## What you should do:
Change "depressing" to "bleak" in the interview excerpt below, then give its text from "It's funny about" up to and including "interesting litmus test.".

I can't help but feel like there's something hopeful about the title, moreso than the last albums.
That's interesting. We recorded it right in the thick of it looking like there was a chance Obama might lose. I don't know. I don't think hope had caught up with me yet, though I'm definitely feeling it now.
It's funny about you saying it's a positive title, in that there are two different perspectives. One is an older person, like my age or older, who thinks the title is inspired and upbeat. Whereas all the young kids think that it's depressing, that we're saying life isn't that special, that it's common, that there's nothing spectacular about it. I think that's an interesting litmus test.
They're seeing Common Existence as 'normal existence?'
Yeah, like whatever. It's common. Who cares? Who gives a shit about your stupid life.
That's interesting. I read you saying in an interview about signing with Epitaph Records that "It's a great feeling to have a label encourage you to be more socially conscious and politically active."
On Island, when all the people left Island, and we were left there with the second string staff that came in, they were very much like, "You guys are a band, man. Do your thing. Make music. Don't worry about that other stuff. Leave it up to the politicians.'"
Like, "Shut up and sing."
When we met with Brett [Gurewitz, Bad Religion guitarist and owner of Epitaph], he was just talking about how much he missed that stuff from us. He missed us being involved with different organizations and saying things on stage about human rights and gay rights and gender equality and stuff like that. It's been missing from us. It was really refreshing to hear a CEO--a boss--say, "You guys need to get involved again." It felt really nice.
What kind of involvement do you guys have planned?
We've been involved in a few organizations. One is Men Can Stop Rape. We think that's a really cool thing because it's sorta like a masculine approach to preventing rape and making our society less sexually abusive--making young men have respect for themselves as men without treating women as objects is a really cool thing. I constantly feel like even journalists always ask me about groupies and shit like that.
Another one is a human rights campaign. I think it's insane that things like Prop 8 exist in this world. The fact that we're still going through a Civil Rights revolution and we're going to deny rights to people because of their sexuality... it blows my mind. In 20 years there's going to be gay marriage everywhere. In 50 years we're going to think that anyone who's the slightest bit homophobic as being a crazy bigot.
Going back to kids interpreting your album title differently--do you still have a lot of really young fans?
I think a lot of really young kids are interested in us and hear the older kids on messageboards talking about us and want to see what we're all about. I don't know if they're going to pick up this record and be all, "Yeah, I'm all about this." It's not really punk enough to be rebelling, and at the same time, it's not poppy like Fall Out Boy.
Would you guys still feel comfortable playing an event like Warped Tour?
[Laughter.] Well, we're headlining the Taste for Chaos tour, which is kinda the same thing. It's smaller and it's more heavier bands than the Warped Tour. But yeah, I feel comfortable. I think catering to who you specifically think your niche demographic is shortsighted and not really that cool. I'd rather play for whoever I can play for. Have people throw beer at me some nights, and other nights I blow some kid's mind.

## Provided information:

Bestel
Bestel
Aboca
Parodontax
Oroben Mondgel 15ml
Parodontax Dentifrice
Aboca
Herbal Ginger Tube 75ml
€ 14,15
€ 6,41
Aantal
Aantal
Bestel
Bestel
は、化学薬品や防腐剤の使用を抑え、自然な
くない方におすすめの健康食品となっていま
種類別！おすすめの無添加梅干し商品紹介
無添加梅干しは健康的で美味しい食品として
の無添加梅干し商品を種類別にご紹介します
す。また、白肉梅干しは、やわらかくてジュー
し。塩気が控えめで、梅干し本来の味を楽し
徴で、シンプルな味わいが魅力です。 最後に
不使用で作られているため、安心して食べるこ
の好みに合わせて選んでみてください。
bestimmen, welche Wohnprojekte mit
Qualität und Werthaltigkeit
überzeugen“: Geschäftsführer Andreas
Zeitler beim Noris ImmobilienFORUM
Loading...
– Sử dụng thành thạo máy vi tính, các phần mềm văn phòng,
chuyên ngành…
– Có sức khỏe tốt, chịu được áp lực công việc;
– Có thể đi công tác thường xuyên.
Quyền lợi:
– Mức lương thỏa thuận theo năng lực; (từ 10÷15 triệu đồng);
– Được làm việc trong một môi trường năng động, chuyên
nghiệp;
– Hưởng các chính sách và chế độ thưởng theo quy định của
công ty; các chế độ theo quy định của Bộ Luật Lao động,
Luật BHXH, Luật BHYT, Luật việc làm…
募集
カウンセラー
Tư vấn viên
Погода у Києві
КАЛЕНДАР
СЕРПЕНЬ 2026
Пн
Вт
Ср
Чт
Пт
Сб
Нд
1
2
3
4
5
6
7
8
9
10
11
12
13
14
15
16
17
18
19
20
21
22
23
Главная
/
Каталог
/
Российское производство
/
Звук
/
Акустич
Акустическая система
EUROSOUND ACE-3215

## The completed task:
It's funny about you saying it's a positive title, in that there are two different perspectives. One is an older person, like my age or older, who thinks the title is inspired and upbeat. Whereas all the young kids think that it's bleak, that we're saying life isn't that special, that it's common, that there's nothing spectacular about it. I think that's an interesting litmus test.